Point of View by Paul Montesino

Telling my story my way

At the end of February, Black History Month, many comments about that subject will end, but not any problems related to it.  Several controversies going on right now in the country that fall between two extreme categories: the ridiculous, and the outrageous, your choice. There could be others, but two are sufficient for now.  History, the past, is usually told and interpreted with gusto by the winners. The losers have little to say about the results and particularly about the rewards, the punishments, and their causes, so they prefer to ignore them. In some states of our self-defined union, books, and school courses about black history and sexual orientation have become persona non-grata by some of those “winners.” State governors, school boards, school committees, and worried parents have screamed bloody murder!

There is an army of vigilantes of the children’s well-being that are keeping their zealot eyes on anything dealing with race, sex, or any combination of the two. There is a particular ancient book out there with enough filth and mayhem to color red with shame on the faces of those who read it and is used by pastors and priests to make children feel guilty for the immensity of original sin they did not commit themselves: that book is the Bible. Isn’t that the book they shake angrily in front of their eyes to make them go into the confessionary with fear and guilt to confess and repent?  Is that book appropriate?

Of course, the family censors don’t seem to care, because they are busy trying to clean the ancestral defects in their DNA by disowning and erasing them from recorded history.

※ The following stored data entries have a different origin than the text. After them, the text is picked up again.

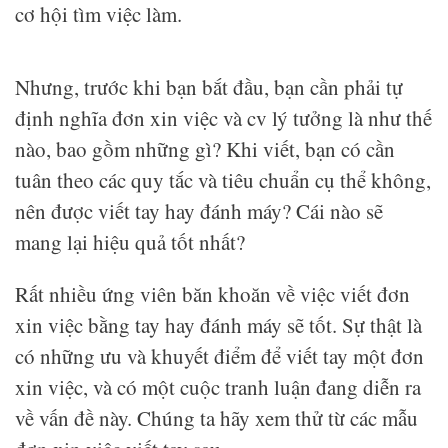
cơ hội tìm việc làm.
Nhưng, trước khi bạn bắt đầu, bạn cần phải tự
định nghĩa đơn xin việc và cv lý tưởng là như thế
nào, bao gồm những gì? Khi viết, bạn có cần
tuân theo các quy tắc và tiêu chuẩn cụ thể không,
nên được viết tay hay đánh máy? Cái nào sẽ
mang lại hiệu quả tốt nhất?
Rất nhiều ứng viên băn khoăn về việc viết đơn
xin việc bằng tay hay đánh máy sẽ tốt. Sự thật là
có những ưu và khuyết điểm để viết tay một đơn
xin việc, và có một cuộc tranh luận đang diễn ra
về vấn đề này. Chúng ta hãy xem thử từ các mẫu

But see no evil, hear no evil, speak no evil, is not the antidote to evil any more than virginity is the contradiction of love. Teaching white history does not require a white person who benefits from being a so-called “winner” but teaching black history sounds empty when that white person does it. No one can explain what it feels like to have colored skin and live inside it and try to explain what that meant in both Black and White history. What makes it worse is that some of the concerned are trying to decide who should speak with authority about Black History even if that person is not black.

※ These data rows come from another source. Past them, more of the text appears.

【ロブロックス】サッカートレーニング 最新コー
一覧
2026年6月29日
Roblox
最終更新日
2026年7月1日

We call America, and with reason, a melting pot. As immigrants came from all over the world to the United States, they brought pieces of their culture with them. Their music, food, fashion, religion, and much more slowly became part of America’s culture. What they did not feel proud of was being dropped at the borders. It was tabula rasa for them. But it was their own version, not some observer’s interpretation or criticism of that version. It seems that, when it comes to Black History, that benefit is denied unjustly.

We prefer not to listen to history about the American Revolution from the British, the Second World War from the nazis, or the effect of the 1917 Bolshevik revolution from members of the current Cuban government. Why should we define the rules of Black History teaching and rob those who lived it of that right? Isn’t their birth and history? Should we steal from them again so we can look like we are coming out clean from the history shower?

And that’s my Point of View Today. So long.